Wednesday, May 28, 2008

Dailies Plague the WoW Economy

Most people who play World of Warcraft have recently noticed a huge flux in their server's economy. The general Auction House price for consumables and materials have gone through the roof and it is making it very difficult for casual players to obtain enchants and crafted materials. What is the cause of this sudden global WoW inflation? Daily Quests.

Thanks to recent patches and updates, the amount of daily quests that can be completed, and the amount available have increased considerably with the patched extension known as the Isle of Quel'Danas and the new faction, The Shattered Sun Offensive.

As it stands now, you can make over 400 gold per day just doing daily quests. So, if you do your dailies every day of the week, that's over 2800 gold each week. That means that a level 70 toon can conceivably obtain their epic flying in a short two weeks of doing dailies. Not to mention that after you do get your epic flying skill, you can then do more dailies by completing the Netherwing Ledge dailies to obtain your Swift Netherdrake mount.

Now, since the daily quests are in every sense of the word, easy money, there is less of a need for people to farm. Less farmers equals less crops, or in the case of WoW, less materials. That means that the few people who stick to farming can basically name their price on the materials they sell or the items they have crafted. Since the patches, I have seen the price of most Elixirs go up a good 15-20 gold per stack (5) and Flasks go up as much as 10g each. Don't even ask about Enchanting materials. My goodness!

So, as Blizzard continues to make this game easier and easier and more casual-friendly, it appears that they had absolutely no foresight into the damage their on-the-fly redesigning would do to the existing environment. Typically classic of big business.

6 comments:

Douglas said...

The other thing to consider is people with multiple Lvl 70's. I, myself, have 3 - 70's and can bang thru all the SSO Island quests with all 3 toons in about 45 minutes to an hour.

Two loops of Outland for the SSO quests in BEM, Netherstorm, SMV & Nagrand give me 8--12 greens to DE for Enchant Mats.

But, I've also made a fortune working the AH as well.

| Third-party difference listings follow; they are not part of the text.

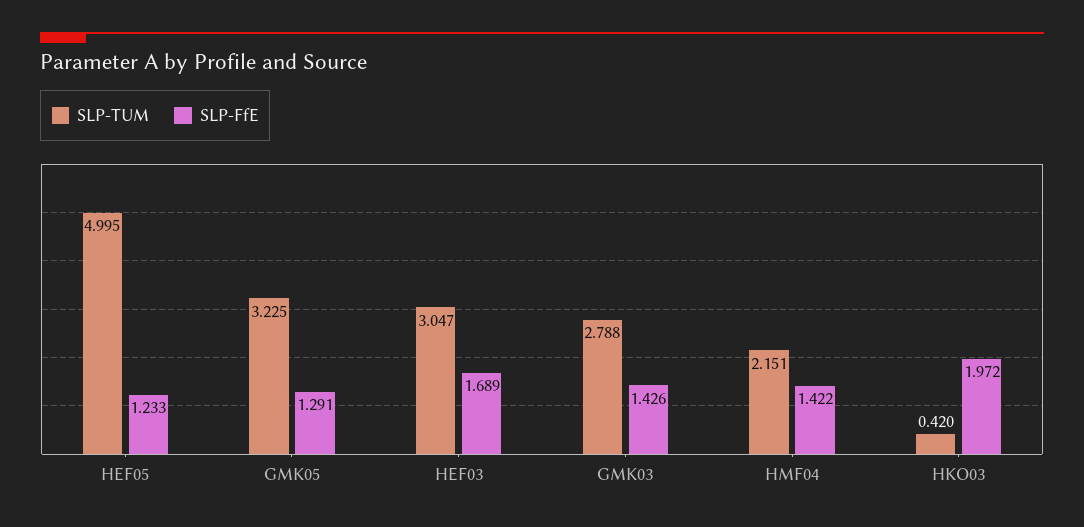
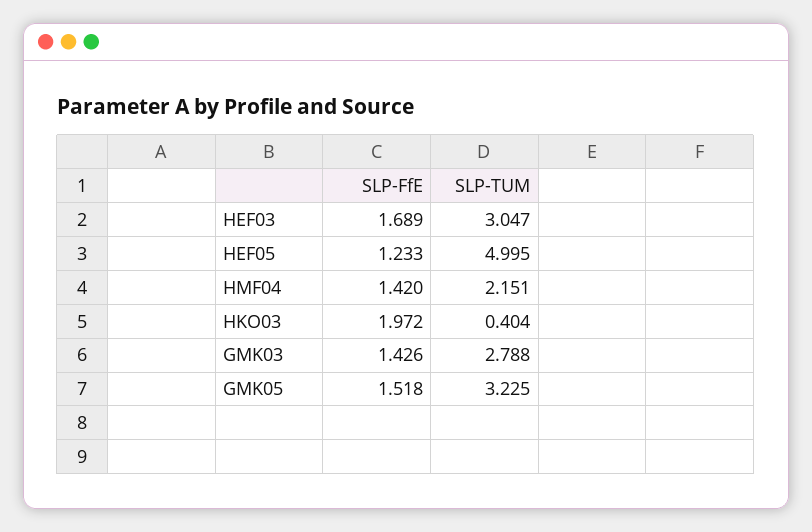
SLP-FfE, GMK05: 1.291 -> 1.518
SLP-FfE, HMF04: 1.422 -> 1.42
SLP-TUM, HKO03: 0.42 -> 0.404

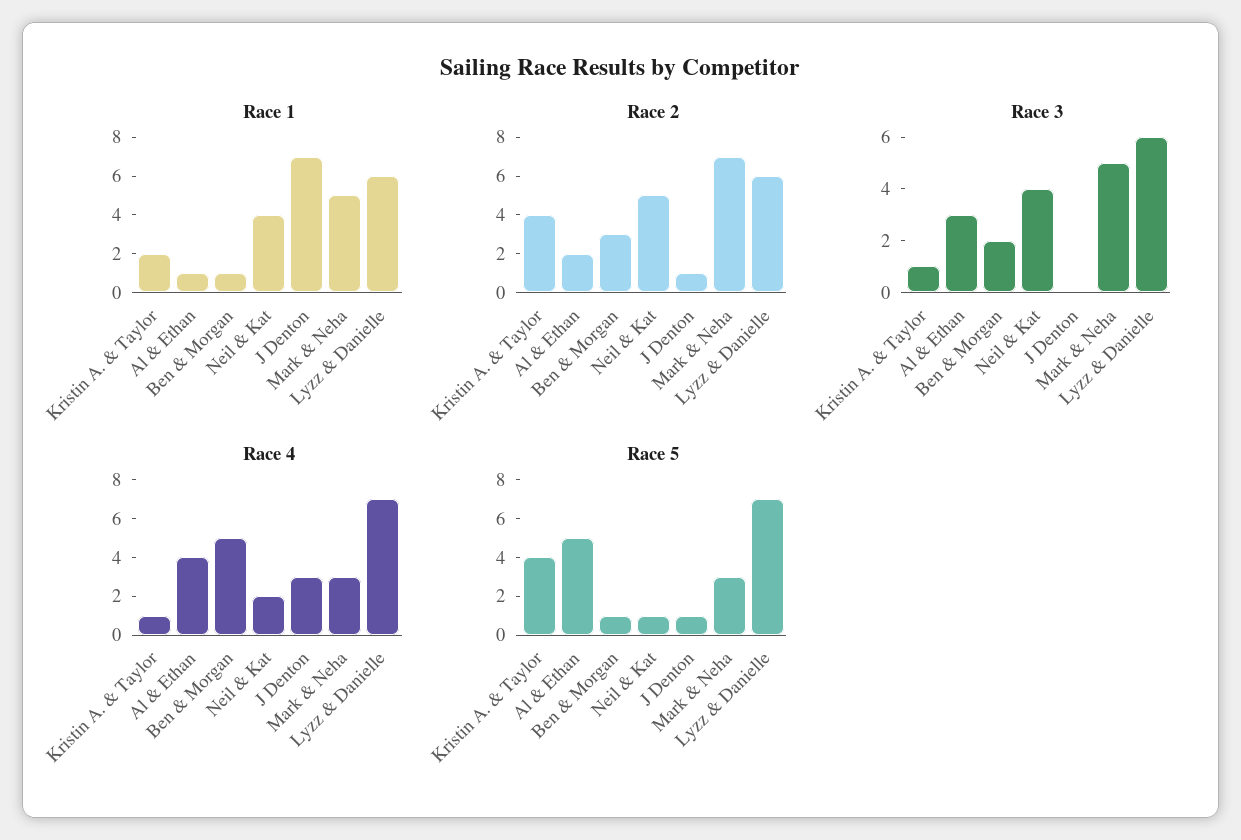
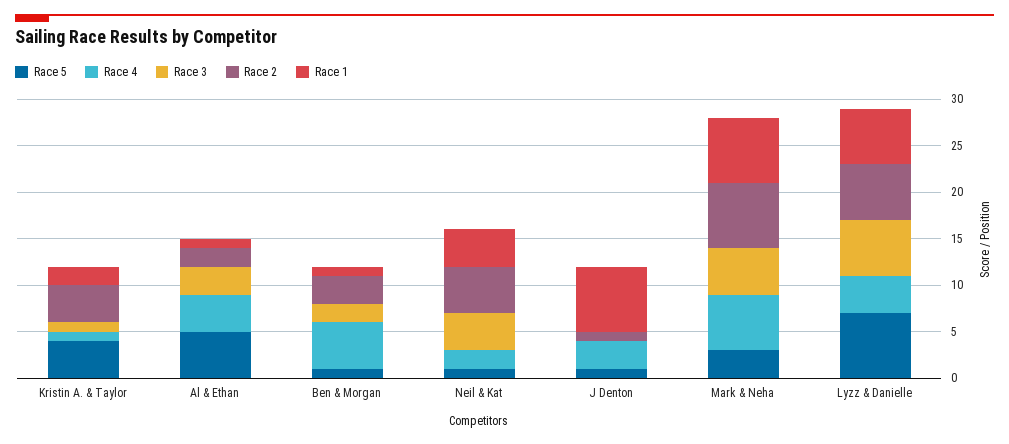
Race 1, Mark & Neha: 5 -> 7
Race 4, Mark & Neha: 3 -> 6
Race 4, Lyzz & Danielle: 7 -> 4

Aldor Rep items have really spiked in price due to the Exhaulted Necks being so much better than the Scryer ones.

Messyah said...

Believe it or not, my hunter friend actually grinded out all he needed to go from Scryers to Aldor just for the SSO necklace, so yeah, I can see why people would jack the prices up on rep-rewarding items. Glad my hunter is a Scryer. LOL

bobo&sgtpork said...

I thought the idea with the dailies was to have everyone swimming in gold so no one would be tempted to buy it any more, i.e. a hit to the gold sellers. Inflation may be defeating that intention, tho :P

Douglas said...

I believe that daily's were added, primarily to allow raiders to have a quick way to get gold to cover the expenses associated with raiding, thus discouraging them from buying gold. There have been several articles on the World First guilds where they have admitted to purchasing gold to cover their raiding costs.

By putting in dailies where in a little over an hour you can net 100g, it means that players don't have to buy gold to pay for repairs.

Anonymous said...

As a casual player I love the dailies and the inflation they bring to mats. The only daily I do is gaining the advantage which is a free 16g on top of my one hour herbing run of terokkar and zangar.

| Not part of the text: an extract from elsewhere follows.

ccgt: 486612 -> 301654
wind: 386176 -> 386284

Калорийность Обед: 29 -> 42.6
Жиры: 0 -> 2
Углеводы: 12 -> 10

This run when converted to elixirs nets me a little over 300g for one hour of effort. As more people do dailies and have more money to spend, my herbing will be even more profitable. This is due to the fact that there are only so many nodes and they only spawn at a set time.

Gibbiex said...

I think it works out. Initially I was very worried about the cash influx, but on several servers prices have stabilized for the moment (somewhat like the oil market) The large issue is that there isn't much to buy in WoW aside from reagent costs.

If raiding consumables double in cost, well that's not good, but we can just as easily farm for them ourselves.

According to the trickle-down economy theory everything is affected by disruption at the top of the heap (ie 70). Now things like copper ore are selling for more, so it helps the lowbys out. On the server where I dont have a 70 main, the server economy was badly out of whack pre-2.4 (things wouldn't sell, everything was expensive). Now it's pretty stable and my leveling toon actually has some money (again, not like its that useful except for the mount).

The reality is that only a few people will go to the extreme of continuously farming for gold day after day by doing dailies. And those people really just save the gold, so its not like they are throwing their 10k gold into the economy. I've stopped doing dailies on my main, i'll do enough to keep up with raiding costs, but beyond that, nope. I'm gearing my 70 alt and for that I do dailies, but I'm putting that money right back into the economy by buying mats.

TL;DR i think it stabilizes itself by the fact that money in WoW can't really buy much, and most people will not do the dailies ad infinitum.